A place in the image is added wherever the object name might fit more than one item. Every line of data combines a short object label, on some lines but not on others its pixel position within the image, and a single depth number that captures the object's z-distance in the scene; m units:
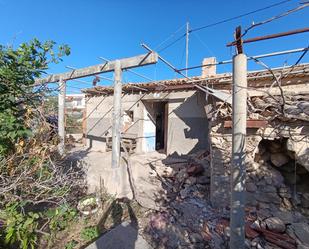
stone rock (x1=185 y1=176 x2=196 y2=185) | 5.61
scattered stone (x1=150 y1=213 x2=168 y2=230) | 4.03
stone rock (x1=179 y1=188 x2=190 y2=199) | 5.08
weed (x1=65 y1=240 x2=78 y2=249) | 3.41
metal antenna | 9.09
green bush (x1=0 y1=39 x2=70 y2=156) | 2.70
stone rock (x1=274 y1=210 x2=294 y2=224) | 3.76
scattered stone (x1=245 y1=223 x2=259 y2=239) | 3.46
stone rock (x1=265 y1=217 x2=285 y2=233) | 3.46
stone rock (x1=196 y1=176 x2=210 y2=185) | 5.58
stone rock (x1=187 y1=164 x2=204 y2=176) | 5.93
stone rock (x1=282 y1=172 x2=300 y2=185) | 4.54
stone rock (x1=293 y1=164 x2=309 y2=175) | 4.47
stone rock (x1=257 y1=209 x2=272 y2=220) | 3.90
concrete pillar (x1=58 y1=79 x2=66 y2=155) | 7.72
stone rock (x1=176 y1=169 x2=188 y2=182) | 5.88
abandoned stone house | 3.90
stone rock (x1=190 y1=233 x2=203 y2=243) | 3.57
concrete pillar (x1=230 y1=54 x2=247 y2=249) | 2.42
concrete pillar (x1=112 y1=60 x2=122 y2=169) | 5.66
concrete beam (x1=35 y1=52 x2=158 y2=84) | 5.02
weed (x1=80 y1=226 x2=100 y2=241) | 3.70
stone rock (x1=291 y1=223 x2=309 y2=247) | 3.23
================================
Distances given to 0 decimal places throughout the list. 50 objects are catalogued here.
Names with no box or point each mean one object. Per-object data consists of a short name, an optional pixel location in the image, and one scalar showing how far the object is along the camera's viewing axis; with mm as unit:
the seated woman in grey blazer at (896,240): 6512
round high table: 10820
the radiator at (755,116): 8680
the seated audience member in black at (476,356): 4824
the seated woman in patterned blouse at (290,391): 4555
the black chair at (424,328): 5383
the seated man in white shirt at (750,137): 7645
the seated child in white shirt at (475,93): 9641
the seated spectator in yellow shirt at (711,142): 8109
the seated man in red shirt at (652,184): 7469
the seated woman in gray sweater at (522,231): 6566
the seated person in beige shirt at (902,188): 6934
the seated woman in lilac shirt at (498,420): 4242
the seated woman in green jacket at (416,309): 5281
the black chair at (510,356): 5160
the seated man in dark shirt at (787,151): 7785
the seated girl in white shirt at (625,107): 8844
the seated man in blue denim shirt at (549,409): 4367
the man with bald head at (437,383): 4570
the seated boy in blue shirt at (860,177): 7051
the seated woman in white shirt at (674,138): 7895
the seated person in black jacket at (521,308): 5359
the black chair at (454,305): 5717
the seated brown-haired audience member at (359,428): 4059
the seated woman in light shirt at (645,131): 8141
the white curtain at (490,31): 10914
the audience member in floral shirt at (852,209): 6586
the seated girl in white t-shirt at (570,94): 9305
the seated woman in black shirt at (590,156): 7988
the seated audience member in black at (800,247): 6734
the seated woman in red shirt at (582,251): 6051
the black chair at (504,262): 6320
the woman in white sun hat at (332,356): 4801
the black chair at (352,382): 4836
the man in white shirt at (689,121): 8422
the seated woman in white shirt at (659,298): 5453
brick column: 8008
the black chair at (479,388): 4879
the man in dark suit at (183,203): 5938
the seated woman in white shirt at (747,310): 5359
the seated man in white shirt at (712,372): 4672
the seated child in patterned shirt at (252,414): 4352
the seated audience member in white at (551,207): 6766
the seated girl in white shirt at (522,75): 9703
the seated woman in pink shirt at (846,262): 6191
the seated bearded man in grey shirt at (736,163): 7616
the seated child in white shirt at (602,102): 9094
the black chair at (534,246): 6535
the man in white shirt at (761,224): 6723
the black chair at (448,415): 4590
================================
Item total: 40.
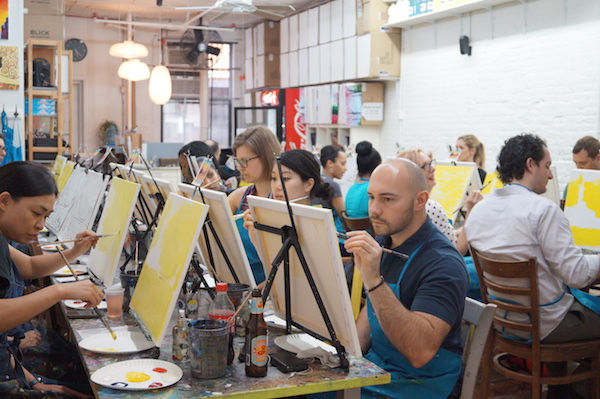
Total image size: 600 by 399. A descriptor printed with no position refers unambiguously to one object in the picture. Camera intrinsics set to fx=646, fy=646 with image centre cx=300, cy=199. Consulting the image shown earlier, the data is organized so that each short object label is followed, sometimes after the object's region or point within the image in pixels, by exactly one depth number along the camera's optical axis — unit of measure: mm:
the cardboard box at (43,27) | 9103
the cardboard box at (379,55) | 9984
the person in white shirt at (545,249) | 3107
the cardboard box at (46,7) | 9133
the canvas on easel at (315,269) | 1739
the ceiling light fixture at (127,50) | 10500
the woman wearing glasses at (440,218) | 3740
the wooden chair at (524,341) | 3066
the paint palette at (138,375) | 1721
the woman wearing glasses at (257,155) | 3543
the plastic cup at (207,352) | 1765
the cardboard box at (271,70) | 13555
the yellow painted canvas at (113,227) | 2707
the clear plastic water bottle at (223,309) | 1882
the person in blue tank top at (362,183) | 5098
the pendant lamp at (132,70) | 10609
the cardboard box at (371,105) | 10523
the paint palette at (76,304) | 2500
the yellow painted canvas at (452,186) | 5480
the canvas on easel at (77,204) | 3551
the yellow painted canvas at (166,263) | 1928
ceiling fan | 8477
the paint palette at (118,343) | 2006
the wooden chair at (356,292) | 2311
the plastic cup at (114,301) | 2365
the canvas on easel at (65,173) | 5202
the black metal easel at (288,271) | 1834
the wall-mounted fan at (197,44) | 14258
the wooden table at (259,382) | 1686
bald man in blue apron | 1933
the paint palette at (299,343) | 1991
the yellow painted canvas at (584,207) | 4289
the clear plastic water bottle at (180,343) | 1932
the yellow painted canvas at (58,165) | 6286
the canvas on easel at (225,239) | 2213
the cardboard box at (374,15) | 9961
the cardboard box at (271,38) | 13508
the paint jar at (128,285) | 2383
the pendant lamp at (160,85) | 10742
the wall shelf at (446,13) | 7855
================================
* HOW TO COMPLETE THIS TASK
Scan the entries for lines holding the string "wall", then copy every one of them.

* PROBLEM SOLUTION
the wall-mounted fan at (197,44) | 14258
the wall shelf at (446,13) | 7855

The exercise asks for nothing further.